Explore the Pacific Crest Trail and the wild places in the movie
The Pacific Crest Trail is one of the nation's best known long-distance national scenic trails. It is part of the "Triple Crown" of long-distance trails, which includes the Appalachian Trail and Continental Divide Trail. The PCT, as it's commonly called by hikers, runs continuously from the border of Mexico up through California' Sierra Nevada, then onward to Oregon and Washington and the Canada border. Its approximate 2,650 miles travel through some of the most spectacular hiking terrain in the country, from the Mojave Desert and the Sierra Nevada in California to Washington's rugged North Cascades
If you're planning a "thru-hike" on the PCT, you will need several months--usually about 5--to complete the full trail. Many backpackers also enjoy shorter week-long or multi-day trips. And of course there are countless sections of the trail that can be conquered in a day!
Looking for breathtaking scenery? Just point to any place on the PCT map and you'll find it. The trail travels through:
- 48 federally designated wilderness areas. More than half of the trail travels through wilderness, including well-known places that The Wilderness helped gain protections for, including the Ansel Adams Wilderness and the John Muir Wilderness in California and Alpine Lakes Wilderness and Sky Lakes Wilderness in Oregon.
- 6 national parks. Kings Canyon National Park, Yosemite National Park, Lassen Volcanic National Park, Crater Lake National Park, Mount Rainier National Park, North Cascades National Park
- 4 national monuments. Devil's Postpile National Monument, Santa Rosa and San Jacinto National Monument, Cascade-Siskiyou National Monument, and the newly designated San Gabriel Mountains National Monument
- 5 state parks
- 25 national forests
Federally designated wilderness areas on the Pacific Crest Trail
- Southern California section: Beauty Mountains Wilderness; San Gorgonio Wilderness; Hauser Wilderness; San Jacinto Wilderness; Sheep Mountain Wilderness; Pleasant View Ridge Wilderness; Kiavah Wilderness.
- Central California section: Owens Peak Wilderness; Chimney Peak Wilderness; Domeland Wilderness; South Sierra Wilderness; Golden Trout Wilderness; John Muir Wilderness; Ansel Adams Wilderness; Sequoia-Kings Canyon Wilderness; Yosemite Wilderness; Hoover Wilderness; Carson Iceberg Wilderness; Mokelumne Wilderness; Desolation Wilderness; Granite Chief Wilderness.
- Northern California section: Bucks Lake Wilderness; Lassen Volcanic Wilderness; Trinity Alps Wilderness; Castle Crags Wilderness; Russian Wilderness; Marble Mountain Wilderness.

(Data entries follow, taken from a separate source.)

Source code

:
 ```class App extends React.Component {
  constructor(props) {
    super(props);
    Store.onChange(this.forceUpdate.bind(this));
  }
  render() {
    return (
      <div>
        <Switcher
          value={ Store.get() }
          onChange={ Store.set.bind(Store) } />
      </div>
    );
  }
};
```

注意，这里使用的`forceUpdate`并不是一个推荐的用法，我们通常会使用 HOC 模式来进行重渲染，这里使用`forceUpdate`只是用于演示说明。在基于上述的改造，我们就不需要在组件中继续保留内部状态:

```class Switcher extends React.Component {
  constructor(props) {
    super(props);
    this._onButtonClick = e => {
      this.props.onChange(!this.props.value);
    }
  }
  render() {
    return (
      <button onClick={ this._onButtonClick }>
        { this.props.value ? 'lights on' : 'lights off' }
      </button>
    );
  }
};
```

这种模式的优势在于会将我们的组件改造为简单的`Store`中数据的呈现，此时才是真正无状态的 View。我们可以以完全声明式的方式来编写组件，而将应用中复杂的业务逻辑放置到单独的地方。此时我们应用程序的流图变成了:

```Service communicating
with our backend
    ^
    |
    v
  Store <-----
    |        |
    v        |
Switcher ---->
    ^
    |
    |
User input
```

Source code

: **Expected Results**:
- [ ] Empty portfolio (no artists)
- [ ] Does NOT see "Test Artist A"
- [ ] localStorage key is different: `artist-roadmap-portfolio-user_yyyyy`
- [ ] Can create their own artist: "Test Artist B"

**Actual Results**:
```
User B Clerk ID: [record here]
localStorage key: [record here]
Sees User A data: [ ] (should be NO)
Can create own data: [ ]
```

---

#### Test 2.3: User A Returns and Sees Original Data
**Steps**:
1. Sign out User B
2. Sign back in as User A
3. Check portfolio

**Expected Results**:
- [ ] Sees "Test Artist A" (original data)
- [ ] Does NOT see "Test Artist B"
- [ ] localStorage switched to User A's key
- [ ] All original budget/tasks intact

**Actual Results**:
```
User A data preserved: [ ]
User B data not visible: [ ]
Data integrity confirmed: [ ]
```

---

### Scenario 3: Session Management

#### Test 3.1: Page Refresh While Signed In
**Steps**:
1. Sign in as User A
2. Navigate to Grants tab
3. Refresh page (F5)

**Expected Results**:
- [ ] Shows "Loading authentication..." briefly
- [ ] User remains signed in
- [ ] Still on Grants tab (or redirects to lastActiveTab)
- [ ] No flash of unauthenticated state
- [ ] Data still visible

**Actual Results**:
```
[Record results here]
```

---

- Oregon section: Soda Mountain Wilderness: Sky Lakes Wilderness; Mount Thielson Wilderness; Diamond Peak Wilderness; Three Sisters Wilderness; Mount Jefferson Wilderness; Mount Hood Wilderness; Mark O. Hatfield Wilderness.
- Washington section: Indian Heaven Wilderness; Mount Adams Wilderness; Goat Rocks Wilderness; William O. Douglas Wilderness; Mount Rainier Wilderness; Norse Peak Wilderness; Alpine Lakes Wilderness; Henry M. Jackson Wilderness; Glacier Peak Wilderness; Stephen Mather Wilderness; Pasayten Wilderness.